In Russia, which was for decades an officially atheist state, abortion tends to be viewed as a common, if deeply unpleasant, medical procedure, rather than a moral issue.
A 2003 poll of 1,600 people by the All-Russian Center for Public Opinion Research (VTsIOM) shows that 62 percent of the respondents would not support banning abortion.
But there are initial signs that some Russians may be starting to question the practice.
Gynecologist Natalya Boiko, director of the Zhizn (Life) Orthodox Christian Medical-Educational Center says: "While only three to four years ago it was impossible to say something against abortions among my colleagues - they would simply dismiss the issue with a laugh - now increasingly more gynecologists will at least warn their patients about possible complications, and some will even go so far as to explain that the fetus is not just a bit of mucus; it is already a human being and abortion will kill an unborn baby."
Some observers fear, however, that an acrimonious US-style debate over the rights and wrongs of abortion would distract Russians from learning more about options that make abortions less likely.
"We need to tackle the problems from the opposite end, by creating conditions where women plan their [reproductive] lives calmly and rationally," says Mr. Zakharov.
But in 1998 the State Duma, Russia's lower house of parliament, quit funding the federal share of budgets for family- planning centers, which dispense information on contraception, safe sex, and abortion.
Meanwhile, whether from contraception or from abortion or postabortion sterility, Russia's birthrate continues to plunge.
"The trend among young women today is to get an education and a profession, and to put off [having] children well into their 30s," says Lyudmila Timofeyeva, head doctor at a private gynecological consulting clinic in Moscow.
Russia's population now shrinks by an estimated 700,000 annually - a statistic that causes deep chagrin in Russian nationalist circles. UN experts have predicted that in a half-century, Russia will drop from the current rank of the world's sixth most populous nation to 17th.
President Vladimir Putin has called the slide "a creeping catastrophe," while military hawks warn that Russia may not be able to defend itself or hang onto its vast Siberian hinterland if the decline is not reversed within a few decades.
Russia has tinkered with reproductive options before. At a Communist Party congress in 1934, Joseph Stalin complained that the Soviet birthrate was "lagging behind the pace of socialist construction" and needed to be stimulated. Abortions were outlawed - the ban was lifted only in 1955 - and family planning was eliminated from the public-health agenda.
Currently, official figures show that 60 percent of first pregnancies in Russia are medically terminated.
The new restriction will curtail the virtual abortion-on-demand right that Russian women have had for almost half a century by making it much harder to end a pregnancy during the second trimester.
But, scoffs Mr. Zakharov, "if the goal of the Health Ministry's new restrictions on abortion is to boost the birthrate, it is an entirely useless measure."

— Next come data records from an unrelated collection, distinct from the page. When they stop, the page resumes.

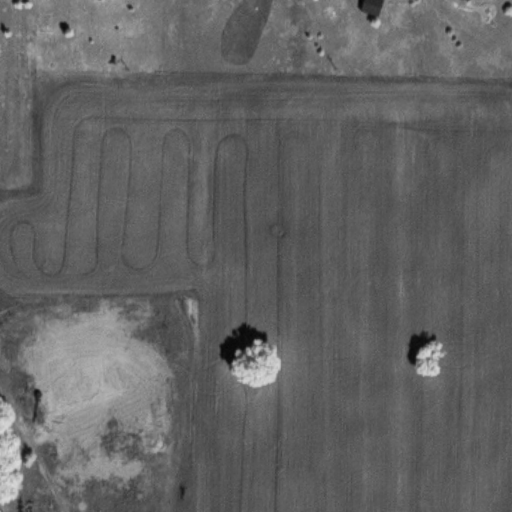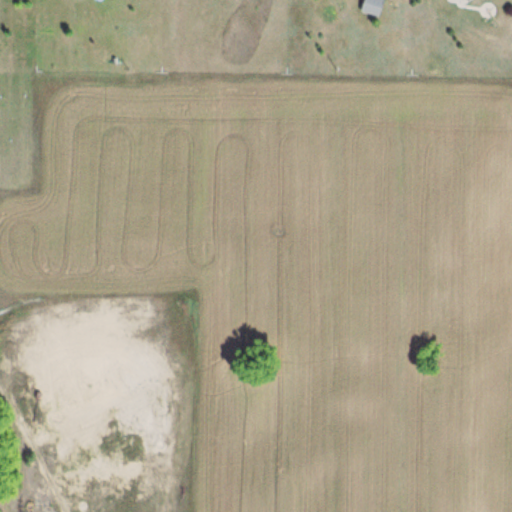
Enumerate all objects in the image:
building: (468, 1)
building: (372, 6)
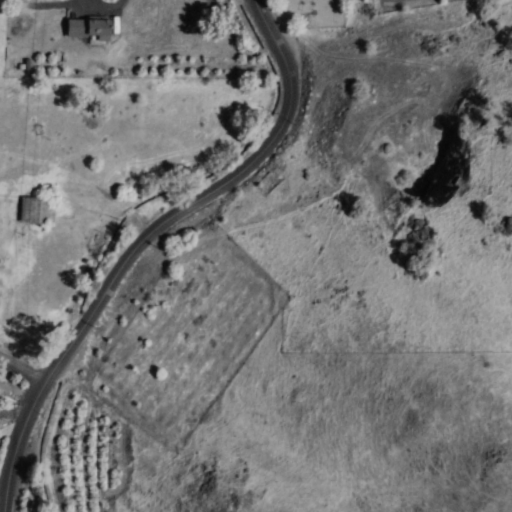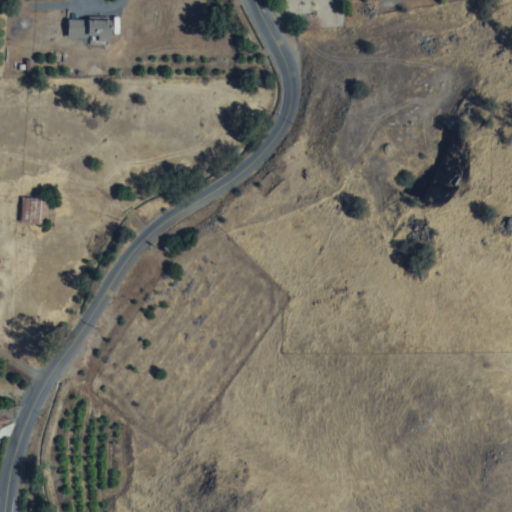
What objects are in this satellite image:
building: (89, 29)
building: (32, 211)
road: (149, 243)
road: (48, 320)
crop: (147, 375)
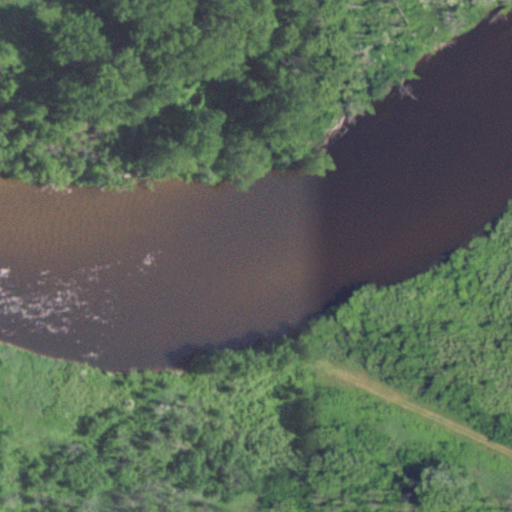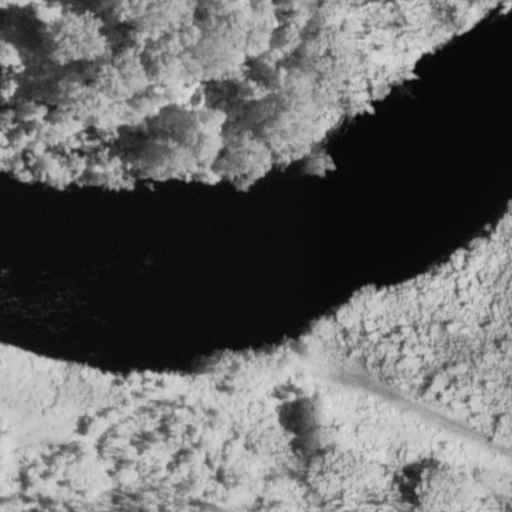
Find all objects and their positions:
river: (275, 262)
road: (246, 377)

The main reason abortion rates have dropped in recent years is that young women are becoming savvier about contraceptives and family planning, says Dr. Timofeyeva.
Yelena, an under-30 saleswoman in Moscow, says she learns everything she needs to know from books, magazines, and TV. "The attitude among my friends is to try and prevent pregnancy," she says.

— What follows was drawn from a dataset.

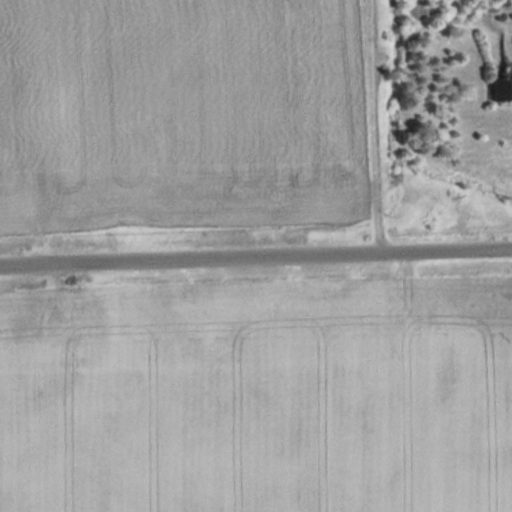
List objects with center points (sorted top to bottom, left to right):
building: (502, 88)
road: (256, 258)
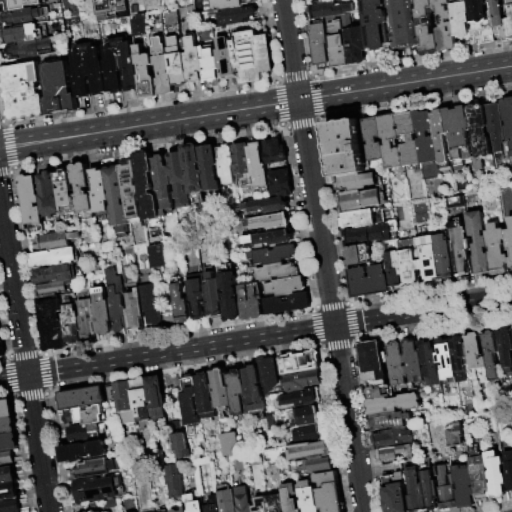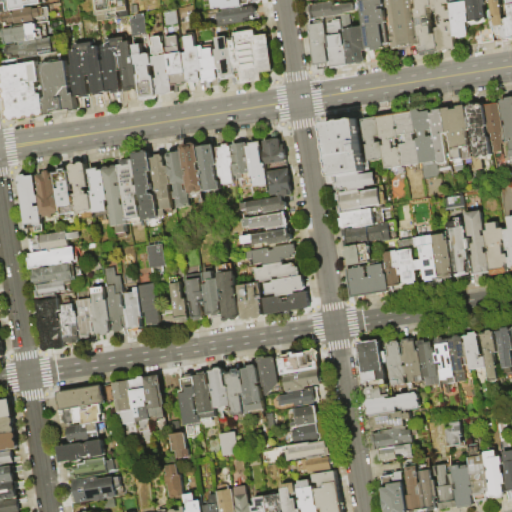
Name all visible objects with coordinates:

But, like Natasha, a third-year student at the Moscow Linguistic University, Yelena does not rule out having an abortion if preventive measures fail.
"I would like to do everything to avoid an abortion," says Natasha, "but it has never occurred to me or my friends that [abortion] is immoral."
If abortion were ultimately banned in Russia, it would simply go underground, with resulting health risks, warns Timofeyeva."Once a woman has made up her mind to have an abortion, she will find a way."